Monday, 9 September 2013

Year Zero in the Big Brother House

This morning I was listening to the news on the radio and heard that the National Trust was going to open the Big Brother House to the public – just for one weekend. As a news item on BBC4’s Today programme it was framed as something to incite the indignation of middle England. The Today crew wheeled out Anne Widdecombe (former Tory politician and Strictly Come Dancing contestant from 2010) as the voice of disbelief – for her the BB House can’t be part of our heritage because it hasn’t stood the test of time – oh and also because it is tawdry. Widdecombe – who manages to be both a ‘national treasure’ (for some) and an old-fashioned high church hang-em and flog-em Tory – suggested that a much more suitable building for the Trust would be the BBC’s recently vacated Broadcasting House – which led the interviewer to ask if Widdecombe wasn’t just desperate to get back into the ‘Strictly’ studio. The defence was taken, unsurprisingly, by Ivo Dawney, London Director of the National Trust who claimed that the Big Brother house was ‘a stately home for the digital age’ (a phrase, no doubt, that is a crucial part of the promotion, though it sounded like it just slipped off his tongue) and that we shouldn’t think of heritage as being comprised solely of eighteenth century aristocratic taste.


I think I watched the second series of Big Brother and then for about four or five years after that. I missed Nasty Nick at the time (caught up with him later of course) but I saw Jade Goody – twice – as both original, non-celebrity contestant and then again, on Celebrity Big Brother as a ‘celebrity’ famous for being on Big Brother. If this was TV eating itself it also seemed to mark a moment when TV was becoming a crucial part of how we experienced the seasons. We might not any longer, what with global warming and the infamous waywardness of the British weather, be able to rely on summer being sunny, but we seemed to be able to rely on Big Brother to start its broadcasting at precisely the time when it was meant to be summer. For a generation or so I imagine that Big Brother will be the Madeleine Cake of remembrance for that season rather than the sound of ice cream van’s jingle, just as I’m a celebrity get me out of here will replace the smell of mulled wine and real fires for winter.
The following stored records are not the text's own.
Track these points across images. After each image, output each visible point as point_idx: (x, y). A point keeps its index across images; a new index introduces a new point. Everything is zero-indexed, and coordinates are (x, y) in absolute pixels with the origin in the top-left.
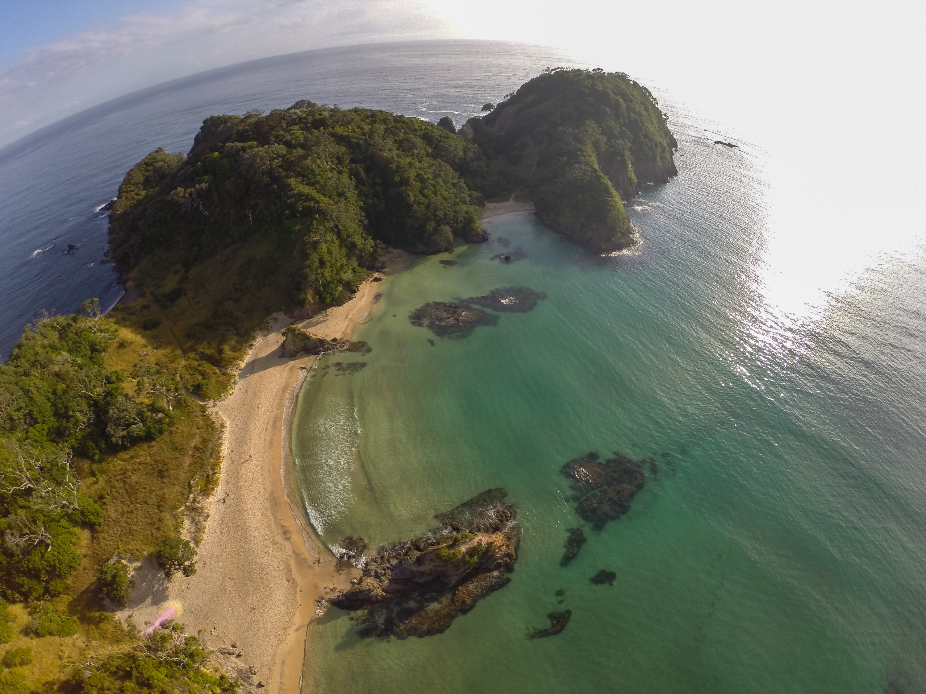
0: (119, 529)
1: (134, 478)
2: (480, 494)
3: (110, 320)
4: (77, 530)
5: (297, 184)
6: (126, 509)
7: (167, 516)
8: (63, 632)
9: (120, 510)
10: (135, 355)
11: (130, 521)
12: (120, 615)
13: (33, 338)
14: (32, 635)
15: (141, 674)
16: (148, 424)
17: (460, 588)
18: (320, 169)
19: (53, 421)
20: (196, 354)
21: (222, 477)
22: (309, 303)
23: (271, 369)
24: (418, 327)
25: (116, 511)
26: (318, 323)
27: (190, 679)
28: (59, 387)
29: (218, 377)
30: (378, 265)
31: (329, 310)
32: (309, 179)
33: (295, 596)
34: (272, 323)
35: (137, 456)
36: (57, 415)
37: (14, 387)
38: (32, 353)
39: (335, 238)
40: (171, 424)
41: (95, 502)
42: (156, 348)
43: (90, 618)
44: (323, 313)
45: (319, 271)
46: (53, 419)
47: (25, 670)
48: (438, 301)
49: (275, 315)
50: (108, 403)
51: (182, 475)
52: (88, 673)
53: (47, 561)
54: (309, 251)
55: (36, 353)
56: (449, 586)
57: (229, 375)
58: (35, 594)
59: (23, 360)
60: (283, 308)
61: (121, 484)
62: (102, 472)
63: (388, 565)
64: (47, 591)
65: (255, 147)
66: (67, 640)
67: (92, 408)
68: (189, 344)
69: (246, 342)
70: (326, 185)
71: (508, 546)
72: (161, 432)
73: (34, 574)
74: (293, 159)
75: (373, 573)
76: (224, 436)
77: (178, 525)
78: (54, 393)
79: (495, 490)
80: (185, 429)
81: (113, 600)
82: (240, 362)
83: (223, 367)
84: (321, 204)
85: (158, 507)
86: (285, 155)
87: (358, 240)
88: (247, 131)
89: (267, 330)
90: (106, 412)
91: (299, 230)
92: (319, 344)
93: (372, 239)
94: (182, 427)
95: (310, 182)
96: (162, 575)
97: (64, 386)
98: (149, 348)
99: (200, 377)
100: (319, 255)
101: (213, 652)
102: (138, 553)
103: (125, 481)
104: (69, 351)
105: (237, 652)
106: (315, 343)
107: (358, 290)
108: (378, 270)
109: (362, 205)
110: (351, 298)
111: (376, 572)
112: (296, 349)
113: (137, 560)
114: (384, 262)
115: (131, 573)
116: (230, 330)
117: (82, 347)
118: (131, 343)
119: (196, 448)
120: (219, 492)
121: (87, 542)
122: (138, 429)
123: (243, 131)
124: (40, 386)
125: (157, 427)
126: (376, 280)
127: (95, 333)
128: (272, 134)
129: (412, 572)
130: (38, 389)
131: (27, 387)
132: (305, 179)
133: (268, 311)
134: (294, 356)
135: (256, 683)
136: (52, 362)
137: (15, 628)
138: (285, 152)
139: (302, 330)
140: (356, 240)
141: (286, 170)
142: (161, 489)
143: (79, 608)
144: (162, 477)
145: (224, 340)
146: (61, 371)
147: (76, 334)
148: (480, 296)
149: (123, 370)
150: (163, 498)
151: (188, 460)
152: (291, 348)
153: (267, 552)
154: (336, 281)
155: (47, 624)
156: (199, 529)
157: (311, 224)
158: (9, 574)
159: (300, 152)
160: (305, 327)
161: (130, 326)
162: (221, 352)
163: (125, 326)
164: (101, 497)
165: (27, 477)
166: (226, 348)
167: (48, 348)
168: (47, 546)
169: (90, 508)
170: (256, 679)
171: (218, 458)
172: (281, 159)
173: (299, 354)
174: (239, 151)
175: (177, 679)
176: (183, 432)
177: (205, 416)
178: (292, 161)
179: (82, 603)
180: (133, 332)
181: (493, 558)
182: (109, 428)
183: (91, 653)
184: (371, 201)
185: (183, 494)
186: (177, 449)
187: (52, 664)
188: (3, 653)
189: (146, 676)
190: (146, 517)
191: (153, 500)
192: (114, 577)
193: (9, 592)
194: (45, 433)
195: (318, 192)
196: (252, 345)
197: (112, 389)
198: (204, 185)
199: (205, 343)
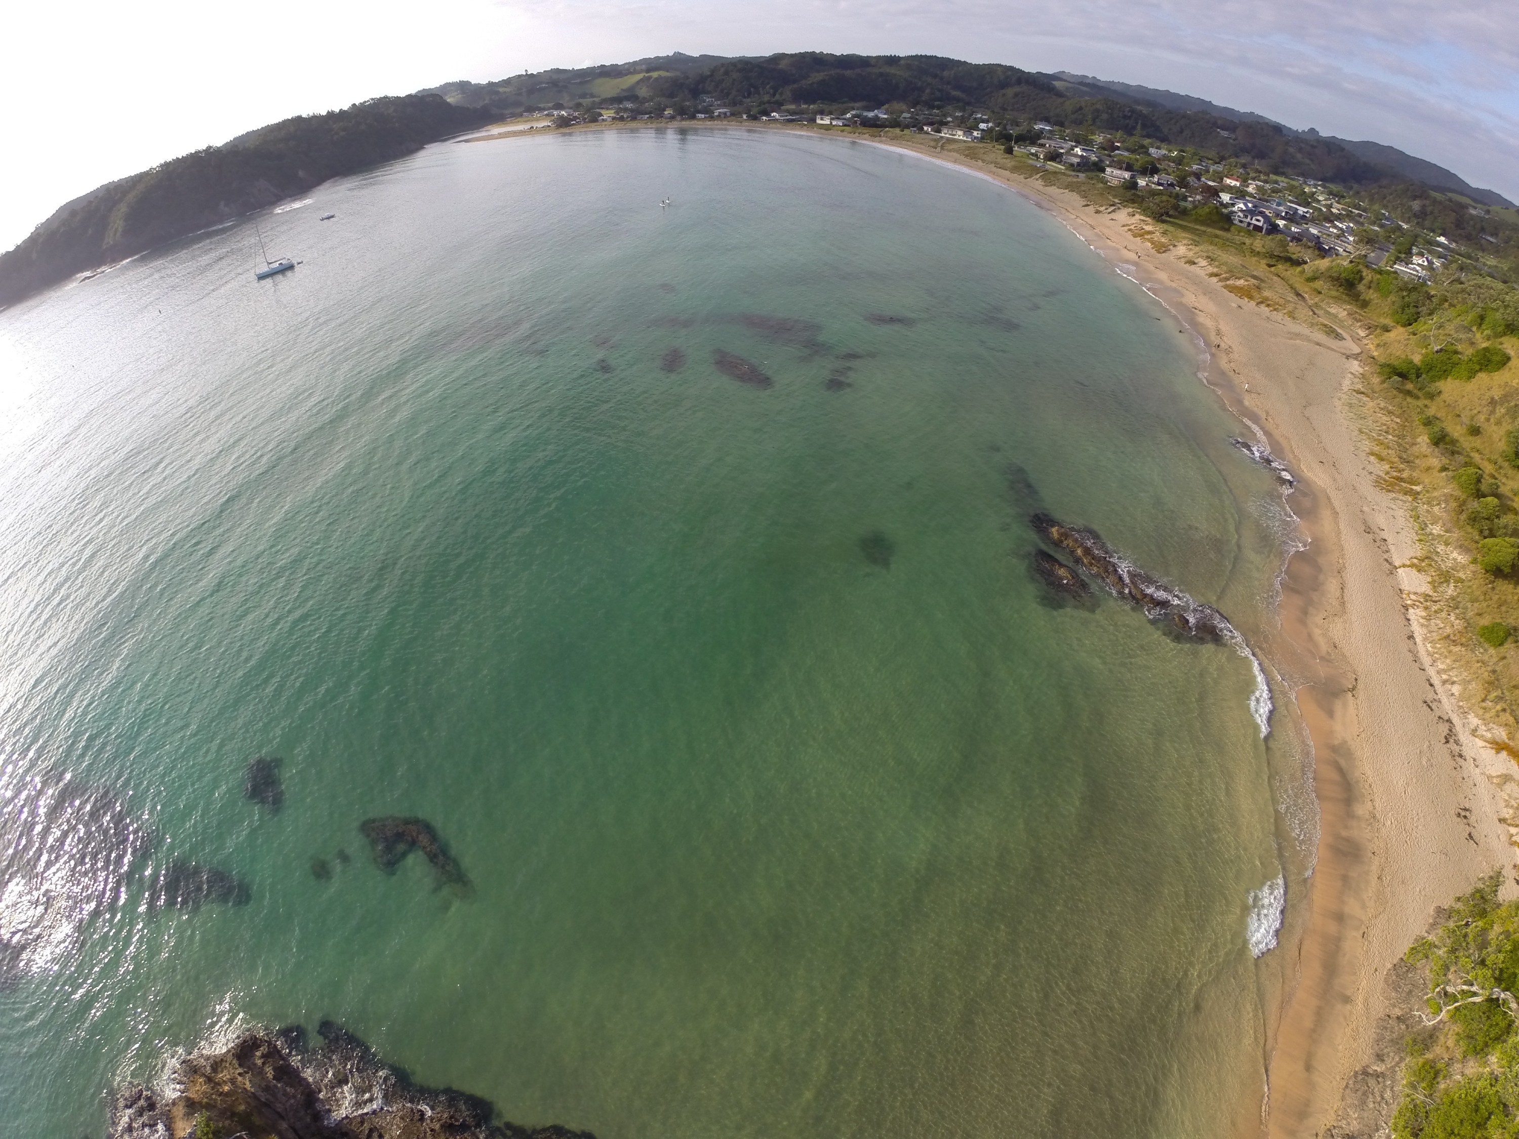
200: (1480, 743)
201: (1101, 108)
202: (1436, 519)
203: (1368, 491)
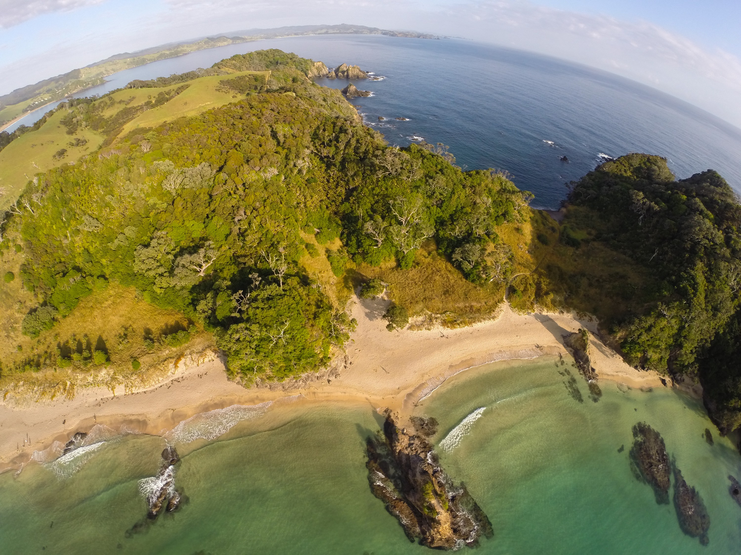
0: (403, 281)
1: (437, 278)
2: (486, 516)
3: (531, 213)
4: (393, 258)
5: (701, 270)
6: (417, 280)
7: (421, 306)
8: (335, 270)
9: (415, 278)
10: (516, 241)
11: (410, 285)
12: (354, 297)
13: (487, 177)
14: (327, 254)
15: (321, 313)
16: (475, 271)
17: (405, 504)
18: (725, 278)
19: (446, 216)
20: (538, 279)
21: (458, 330)
22: (615, 337)
23: (550, 334)
24: (632, 433)
25: (413, 275)
26: (603, 352)
27: (324, 339)
28: (467, 208)
29: (528, 301)
30: (678, 376)
31: (618, 356)
32: (711, 276)
33: (389, 394)
34: (587, 318)
35: (452, 274)
36: (451, 216)
37: (451, 184)
38: (478, 182)
39: (676, 327)
40: (481, 285)
41: (414, 262)
42: (529, 252)
43: (348, 282)
44: (613, 352)
45: (643, 330)
46: (448, 215)
47: (307, 256)
48: (665, 442)
49: (594, 317)
50: (474, 241)
51: (450, 305)
52: (314, 286)
53: (369, 249)
54: (652, 313)
55: (479, 185)
56: (407, 496)
57: (533, 307)
58: (349, 249)
59: (471, 179)
60: (602, 320)
61: (430, 272)
62: (433, 258)
63: (419, 452)
64: (354, 254)
65: (709, 219)
66: (331, 273)
67: (466, 234)
68: (542, 271)
69: (563, 307)
70: (716, 293)
71: (441, 539)
72: (473, 281)
73: (359, 245)
74: (718, 252)
75: (412, 442)
76: (487, 321)
77: (418, 314)
78: (462, 208)
79: (491, 528)
80: (481, 295)
81: (362, 291)
82: (545, 310)
83: (537, 300)
84: (695, 299)
85: (425, 298)
86: (717, 244)
87: (688, 347)
88: (718, 204)
89: (580, 318)
90: (468, 242)
91: (665, 296)
92: (584, 359)
93: (695, 358)
94: (481, 292)
95: (709, 279)
96: (384, 313)
97: (470, 211)
98: (527, 247)
99: (522, 289)
100: (654, 323)
101: (345, 352)
102: (392, 296)
103: (433, 273)
104: (494, 202)
105: (347, 366)
106: (584, 356)
107: (647, 371)
108: (674, 379)
109: (721, 333)
110: (636, 367)
111: (412, 444)
112: (573, 345)
113: (388, 297)
114: (683, 380)
115: (380, 295)
116: (566, 292)
117: (501, 207)
118: (522, 234)
119: (471, 307)
120: (447, 331)
121: (389, 266)
122: (467, 266)
123: (716, 201)
124: (461, 198)
125: (475, 278)
126: (663, 382)
127: (515, 209)
128: (728, 222)
129: (415, 468)
130: (459, 197)
131: (456, 191)
132: (709, 273)
133: (595, 311)
134: (568, 346)
135: (330, 379)
136: (480, 195)
137: (328, 245)
138: (718, 242)
139: (589, 341)
140: (686, 345)
141: (706, 254)
142: (436, 296)
143: (351, 275)
144: (444, 294)
145: (556, 291)
146: (478, 204)
147: (507, 199)
148: (685, 479)
149: (502, 240)
150: (431, 299)
151: (461, 305)
152: (572, 340)
153: (415, 372)
154: (642, 348)
155: (336, 260)
156: (419, 327)
157: (675, 301)
158: (354, 232)
159: (727, 252)
160: (594, 343)
161: (534, 227)
162: (547, 294)
163: (532, 225)
164: (418, 264)
165: (407, 218)
166: (552, 296)
167: (487, 189)
168: (377, 245)
169: (408, 260)
170: (332, 378)
171: (470, 323)
172: (712, 244)
173: (570, 349)
174: (698, 210)
175: (322, 332)
176: (479, 295)
177: (496, 304)
178: (716, 253)
179: (354, 275)
180: (531, 231)
181: (430, 528)
182: (458, 249)
183: (328, 287)
184: (729, 338)
185: (438, 310)
186: (466, 296)
187: (315, 269)
188: (312, 243)
189: (320, 315)
190: (416, 294)
191: (428, 294)
192: (373, 287)
193: (345, 235)
194: (437, 215)
195: (705, 290)
196: (563, 313)
197: (484, 239)
198: (656, 207)
199: (548, 281)
200: (176, 372)
202: (85, 378)
203: (76, 403)
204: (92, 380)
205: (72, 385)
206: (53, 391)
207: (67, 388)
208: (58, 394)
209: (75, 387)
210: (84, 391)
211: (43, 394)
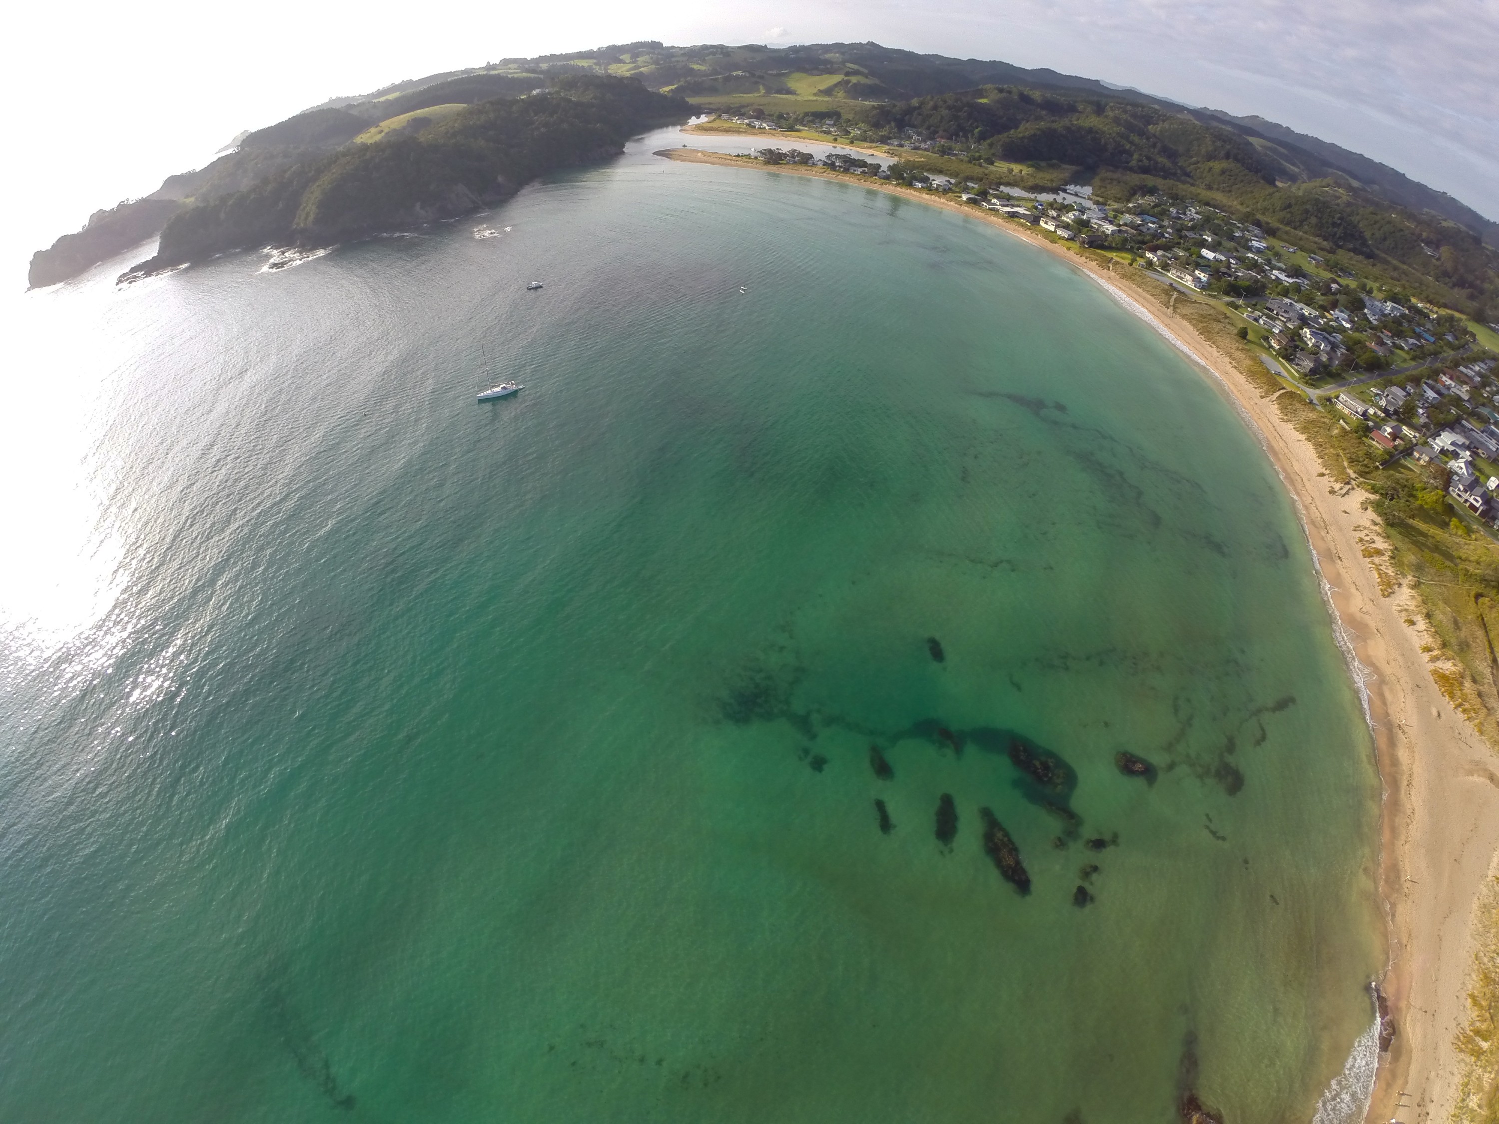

But actually I imagine the media archaeologists of the distant future digging up the Big Brother House and finding a caché of old video tapes and a few DVDs and deciding that the house and the show was not a significant moment in the rise of reality TV but a continuation of a much earlier sort of TV – the public information film. Just as for years TV has shown us that we shouldn’t drink and drive, and that we should always ‘clunk, click every trip’ and that Alvin Stardust could tell us a thing or two about road crossing, so Big Brother was really teaching us something. It was a long elaborate lesson in how to live in public. On the eve of an era of social networks, an era that demands full disclosure of everything all the time Big Brother was part of a pedagogical avant-garde showing us how drunken snogs should escalate into national incidents and how every argument, every behavioural tick could be gist to the mill of the blether-sphere. Big Brother saw the future and saw its role as priming us for an age where shame is magnified and embarrassment is embraced, and where letting it all hang out was going to make or break a career. Today we can all live in a Big Brother house – every room is a diary room – we just need to fight for an audience who will care about the indiscretions we perform.